Page-level text extractions
* * *

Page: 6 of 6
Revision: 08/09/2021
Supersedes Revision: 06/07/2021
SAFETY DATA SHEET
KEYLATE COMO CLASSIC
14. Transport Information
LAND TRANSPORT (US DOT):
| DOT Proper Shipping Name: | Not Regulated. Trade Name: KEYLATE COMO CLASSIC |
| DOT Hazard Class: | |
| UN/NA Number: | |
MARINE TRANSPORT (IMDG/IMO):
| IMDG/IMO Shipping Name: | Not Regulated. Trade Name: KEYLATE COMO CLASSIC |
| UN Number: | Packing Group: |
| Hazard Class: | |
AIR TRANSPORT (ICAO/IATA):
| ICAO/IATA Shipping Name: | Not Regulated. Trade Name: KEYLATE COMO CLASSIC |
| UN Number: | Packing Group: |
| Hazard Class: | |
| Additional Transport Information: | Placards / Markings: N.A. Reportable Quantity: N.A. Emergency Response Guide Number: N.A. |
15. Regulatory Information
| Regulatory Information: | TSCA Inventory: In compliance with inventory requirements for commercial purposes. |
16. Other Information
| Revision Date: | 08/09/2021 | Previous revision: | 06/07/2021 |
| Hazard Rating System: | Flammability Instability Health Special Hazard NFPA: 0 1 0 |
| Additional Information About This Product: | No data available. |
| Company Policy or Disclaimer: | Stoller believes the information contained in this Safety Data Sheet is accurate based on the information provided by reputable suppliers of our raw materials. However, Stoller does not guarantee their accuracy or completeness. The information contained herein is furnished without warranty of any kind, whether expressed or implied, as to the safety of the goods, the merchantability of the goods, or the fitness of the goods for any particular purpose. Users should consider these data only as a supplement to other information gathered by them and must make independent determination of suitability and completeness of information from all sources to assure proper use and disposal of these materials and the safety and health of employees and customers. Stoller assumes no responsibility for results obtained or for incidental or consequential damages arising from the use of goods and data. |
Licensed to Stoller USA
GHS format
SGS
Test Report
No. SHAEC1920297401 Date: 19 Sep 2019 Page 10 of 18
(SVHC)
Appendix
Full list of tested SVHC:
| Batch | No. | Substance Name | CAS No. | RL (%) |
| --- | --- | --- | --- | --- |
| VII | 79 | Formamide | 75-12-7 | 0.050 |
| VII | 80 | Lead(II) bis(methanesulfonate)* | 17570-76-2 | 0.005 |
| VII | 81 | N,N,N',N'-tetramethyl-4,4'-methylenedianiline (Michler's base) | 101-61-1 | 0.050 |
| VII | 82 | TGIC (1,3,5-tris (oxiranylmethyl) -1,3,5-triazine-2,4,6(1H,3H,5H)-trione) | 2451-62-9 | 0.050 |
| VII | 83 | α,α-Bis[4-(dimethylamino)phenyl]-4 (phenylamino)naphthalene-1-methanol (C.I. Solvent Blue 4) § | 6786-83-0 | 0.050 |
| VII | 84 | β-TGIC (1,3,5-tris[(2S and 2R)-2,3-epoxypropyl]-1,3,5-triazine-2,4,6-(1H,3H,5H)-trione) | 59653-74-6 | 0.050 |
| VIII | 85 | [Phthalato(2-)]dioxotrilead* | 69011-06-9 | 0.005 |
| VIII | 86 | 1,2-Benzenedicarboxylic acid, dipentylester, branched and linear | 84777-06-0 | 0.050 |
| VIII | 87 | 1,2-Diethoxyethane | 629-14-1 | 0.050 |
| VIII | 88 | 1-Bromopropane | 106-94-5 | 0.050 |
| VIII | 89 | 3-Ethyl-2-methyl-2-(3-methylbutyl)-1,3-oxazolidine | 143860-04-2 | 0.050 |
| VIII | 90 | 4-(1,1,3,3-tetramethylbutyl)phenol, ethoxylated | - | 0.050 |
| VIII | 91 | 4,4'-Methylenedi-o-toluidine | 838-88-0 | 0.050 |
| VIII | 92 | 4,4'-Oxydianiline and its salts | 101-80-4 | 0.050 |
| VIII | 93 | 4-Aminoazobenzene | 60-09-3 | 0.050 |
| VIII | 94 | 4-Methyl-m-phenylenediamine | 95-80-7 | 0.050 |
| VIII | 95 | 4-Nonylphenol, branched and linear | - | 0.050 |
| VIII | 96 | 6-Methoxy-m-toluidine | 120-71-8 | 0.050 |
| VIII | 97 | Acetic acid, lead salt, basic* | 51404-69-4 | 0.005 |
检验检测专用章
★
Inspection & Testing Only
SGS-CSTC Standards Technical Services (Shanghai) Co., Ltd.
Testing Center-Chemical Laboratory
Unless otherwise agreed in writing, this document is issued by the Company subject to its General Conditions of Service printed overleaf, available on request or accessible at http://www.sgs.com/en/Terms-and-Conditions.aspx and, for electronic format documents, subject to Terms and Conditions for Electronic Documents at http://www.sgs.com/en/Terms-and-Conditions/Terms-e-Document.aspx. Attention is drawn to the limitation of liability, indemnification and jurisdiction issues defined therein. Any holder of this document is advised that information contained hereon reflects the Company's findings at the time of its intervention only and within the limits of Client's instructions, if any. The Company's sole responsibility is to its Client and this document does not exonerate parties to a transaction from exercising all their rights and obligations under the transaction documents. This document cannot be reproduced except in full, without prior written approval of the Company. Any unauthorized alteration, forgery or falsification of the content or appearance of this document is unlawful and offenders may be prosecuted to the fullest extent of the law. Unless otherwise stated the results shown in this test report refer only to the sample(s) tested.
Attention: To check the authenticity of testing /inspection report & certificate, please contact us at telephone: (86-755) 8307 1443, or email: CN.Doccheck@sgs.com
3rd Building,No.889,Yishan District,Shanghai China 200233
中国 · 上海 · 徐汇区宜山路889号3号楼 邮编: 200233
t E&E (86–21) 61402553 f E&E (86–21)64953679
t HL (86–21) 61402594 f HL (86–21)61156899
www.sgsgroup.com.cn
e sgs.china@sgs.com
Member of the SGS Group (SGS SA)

* * *

[TASK DESCRIPTION]: Among the records above, only the lines between the line holding "LAND TRANSPORT (US" and the line holding "ICAO/IATA Shipping Name: |", inclusive, are to be output, exactly as written.

[RESPONSE FOR THIS EXERCISE]:
LAND TRANSPORT (US DOT):
| DOT Proper Shipping Name: | Not Regulated. Trade Name: KEYLATE COMO CLASSIC |
| DOT Hazard Class: | |
| UN/NA Number: | |
MARINE TRANSPORT (IMDG/IMO):
| IMDG/IMO Shipping Name: | Not Regulated. Trade Name: KEYLATE COMO CLASSIC |
| UN Number: | Packing Group: |
| Hazard Class: | |
AIR TRANSPORT (ICAO/IATA):
| ICAO/IATA Shipping Name: | Not Regulated. Trade Name: KEYLATE COMO CLASSIC |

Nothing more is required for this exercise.